## Consignes à suivre
[a] Réécrivez le passage du document source compris entre « La poète et » et « écrit la toundra. », bornes incluses, en remplaçant « recueil » par « ouvrage ».
[b] D'après le document source, durant quelles années Joséphine Bacon a-t-elle enseigné la langue innue à l'Université de Montréal ?
[c] Indiquez si chacun des énoncés suivants concorde avec le document source en répondant par oui ou par non et en citant les mots décisifs du texte : (i) Un thé dans la toundra est un recueil de poèmes en français et en innu. (ii) Le cours de langue innue donnait trois crédits. (iii) Joséphine Bacon qualifie sa poésie d'abstraite.

La poète et réalisatrice innue Joséphine Bacon a publié cette année Un thé dans la toundra, un magnifique recueil de poèmes en français et en innu, finaliste pour le prix du Gouverneur général ET le Grand Prix du livre de Montréal. Grosse année, en fait, pour Joséphine «Bibite» Bacon: elle signe un conte dans le livre collectif Terres de Trisckster, des poèmes sur les albums À la croisée des silences et Légendes d'un peuple, et elle revient d'un festival littéraire mexicain. Rencontre avec une poète qui rit aux éclats. Et écrit la toundra.

Il y a un chien, il y a un chat, et il y a Joséphine Bacon qui cherche partout ses lunettes en riant. Dans le petit appartement de Rosemont, on est loin, bien loin de la toundra. Mais près, bien près d'une femme dont l'humour ne baisse jamais la garde: «Tu as vu la couverture de Un thé dans la toundra? Elle représente le vert du lichen et le gris de la roche, parce que c'est tout ce qu'il y a dans la toundra. Mais ça ressemble aussi beaucoup à un rideau de douche, tu ne trouves pas?» Et le rire de Joséphine déferle partout.

Enseigner

C'est le même rire qui inquiétait un brin le directeur du département de linguistique de l'Université de Montréal, où Joséphine a enseigné la langue innue de 1974 à 1985 («le cours Linguistique 1170, ça donnait six crédits!»), quand la classe se bidonnait: «Qu'est-ce qu'on pouvait s'amuser de la prononciation des mots ou de la construction des phrases! C'est un trait de personnalité indien, l'autodérision. C'est que je disais à mes étudiants: apprenez pas juste la langue, apprenez à rire de vous!»

Et c'est ce qui a inspiré à Joséphine certains vers: «Aujourd'hui j'enseigne mon identité/Dans une salle de classe/Je redeviens moi dans un rire»

Écrire

Les mots de Joséphine Bacon sont très simples: «Écrire un poème, explique-t-elle, c'est marcher dans ma mémoire. Ce que j'écris, je me vois le faire. Quand je parle des perches, ce sont vraiment des perches que je dois tirer avec moi: dans la toundra, il n'y a pas de bois, pas d'arbres, il faut donc apporter ses perches pour se monter un abri. Ce n'est pas abstrait: ma poésie est concrète. Elle marche. Elle tire des perches, elle pagaie, elle portage. Et elle a les jambes fatiguées. Comme moi!»

## Données recueillies
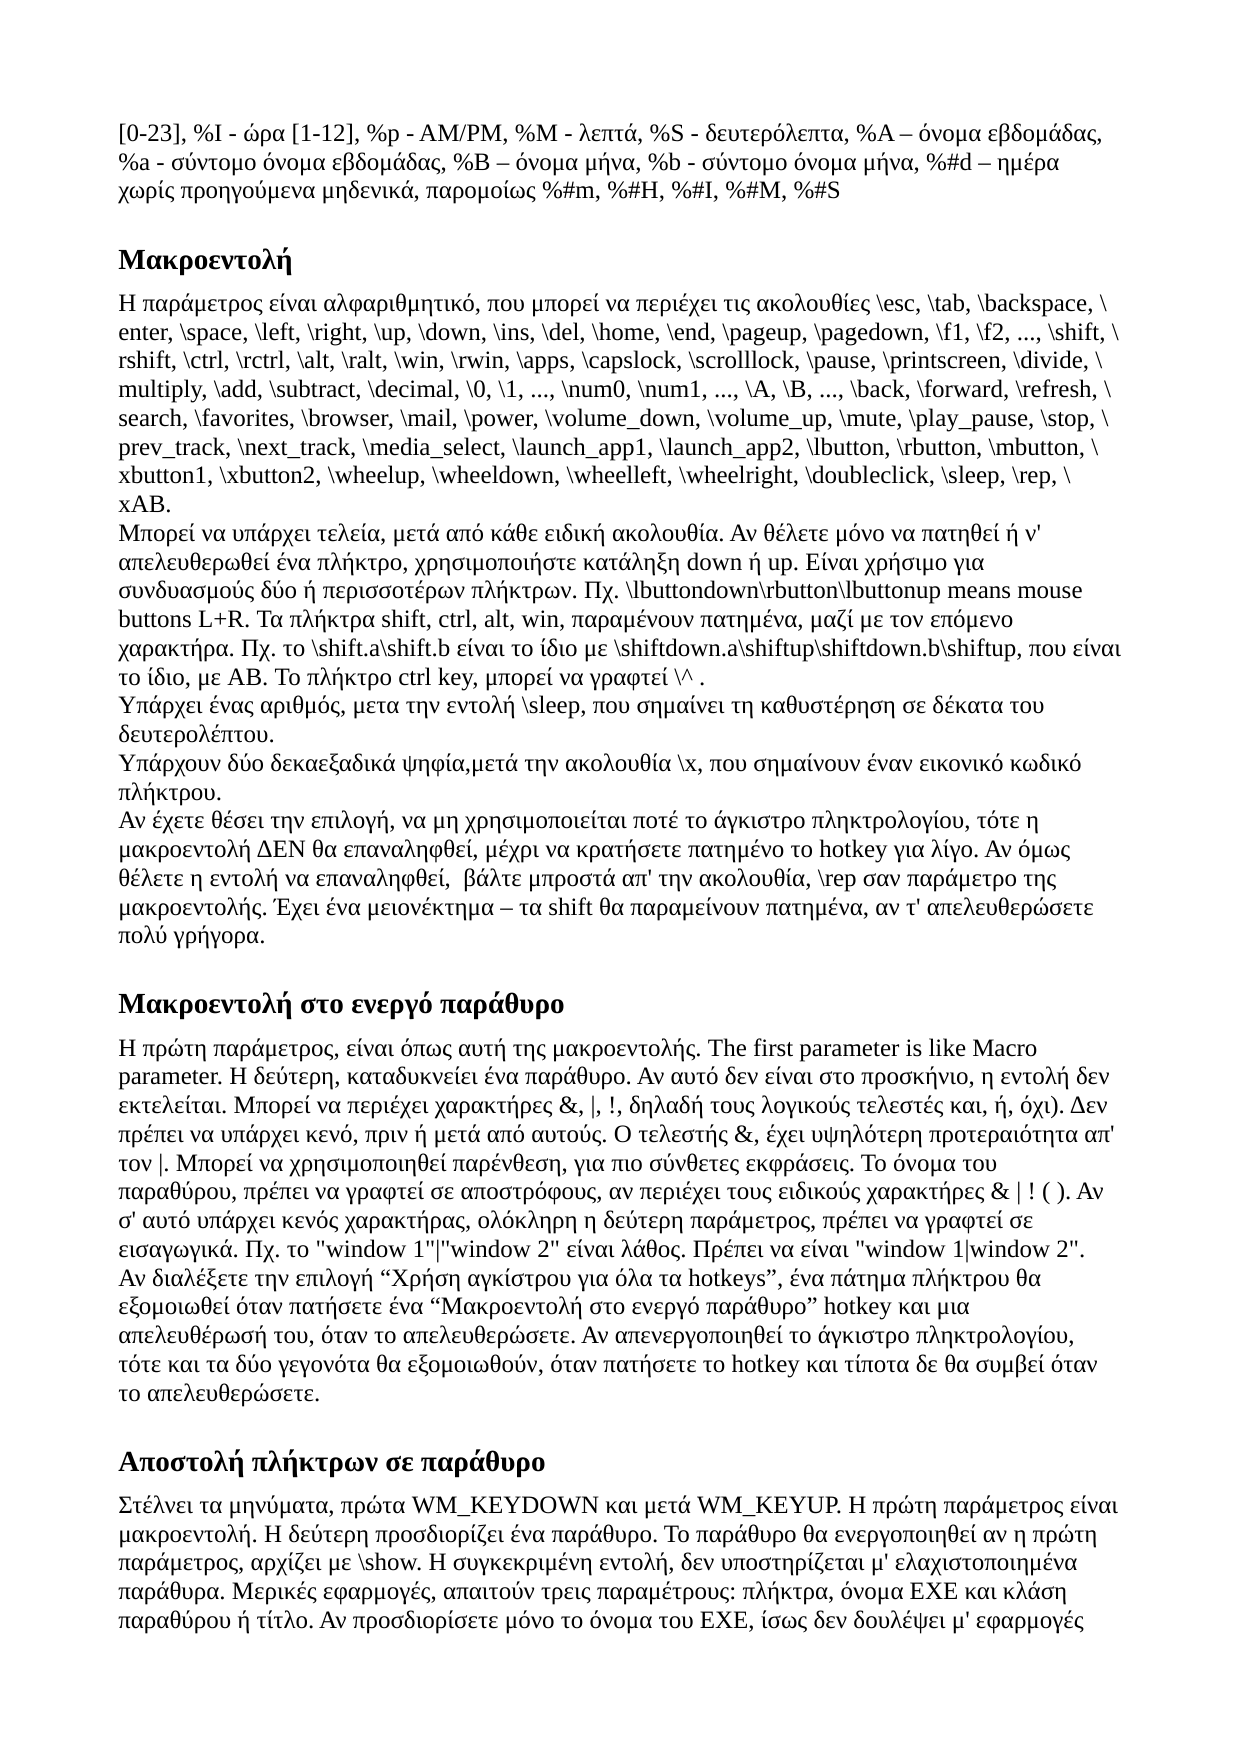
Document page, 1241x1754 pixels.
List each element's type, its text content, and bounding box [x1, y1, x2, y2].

## Réponses par consigne
[a]
La poète et réalisatrice innue Joséphine Bacon a publié cette année Un thé dans la toundra, un magnifique ouvrage de poèmes en français et en innu, finaliste pour le prix du Gouverneur général ET le Grand Prix du livre de Montréal. Grosse année, en fait, pour Joséphine «Bibite» Bacon: elle signe un conte dans le livre collectif Terres de Trisckster, des poèmes sur les albums À la croisée des silences et Légendes d'un peuple, et elle revient d'un festival littéraire mexicain. Rencontre avec une poète qui rit aux éclats. Et écrit la toundra.

[b] De 1974 à 1985.

[c]
(i) Oui : « un magnifique recueil de poèmes en français et en innu ».
(ii) Non : « le cours Linguistique 1170, ça donnait six crédits! ».
(iii) Non : « Ce n'est pas abstrait: ma poésie est concrète. »